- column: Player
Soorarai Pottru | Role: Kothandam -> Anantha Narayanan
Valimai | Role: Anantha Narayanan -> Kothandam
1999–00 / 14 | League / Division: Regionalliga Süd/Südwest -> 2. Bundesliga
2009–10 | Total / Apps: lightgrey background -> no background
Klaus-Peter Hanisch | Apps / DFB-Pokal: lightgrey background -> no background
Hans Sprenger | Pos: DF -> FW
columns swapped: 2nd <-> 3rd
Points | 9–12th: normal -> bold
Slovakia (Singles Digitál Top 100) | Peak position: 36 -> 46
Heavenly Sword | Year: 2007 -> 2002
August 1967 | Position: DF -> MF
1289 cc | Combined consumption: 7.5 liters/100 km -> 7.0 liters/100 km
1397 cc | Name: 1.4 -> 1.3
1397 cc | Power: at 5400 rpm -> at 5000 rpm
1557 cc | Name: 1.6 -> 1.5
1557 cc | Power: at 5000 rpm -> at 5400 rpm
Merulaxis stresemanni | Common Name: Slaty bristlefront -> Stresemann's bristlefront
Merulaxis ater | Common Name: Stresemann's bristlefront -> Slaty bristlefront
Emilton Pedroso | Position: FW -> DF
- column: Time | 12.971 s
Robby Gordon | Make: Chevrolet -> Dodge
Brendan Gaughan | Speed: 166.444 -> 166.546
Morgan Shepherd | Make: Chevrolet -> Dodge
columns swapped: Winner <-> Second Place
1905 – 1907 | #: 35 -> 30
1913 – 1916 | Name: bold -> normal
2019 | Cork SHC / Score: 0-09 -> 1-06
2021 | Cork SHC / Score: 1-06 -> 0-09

**REQUEST**
Extract every line of the items above that contains the string "columns", treating uppercase and lowercase letters as distinct.

**EXERCISE RESPONSE**
columns swapped: 2nd <-> 3rd
columns swapped: Winner <-> Second Place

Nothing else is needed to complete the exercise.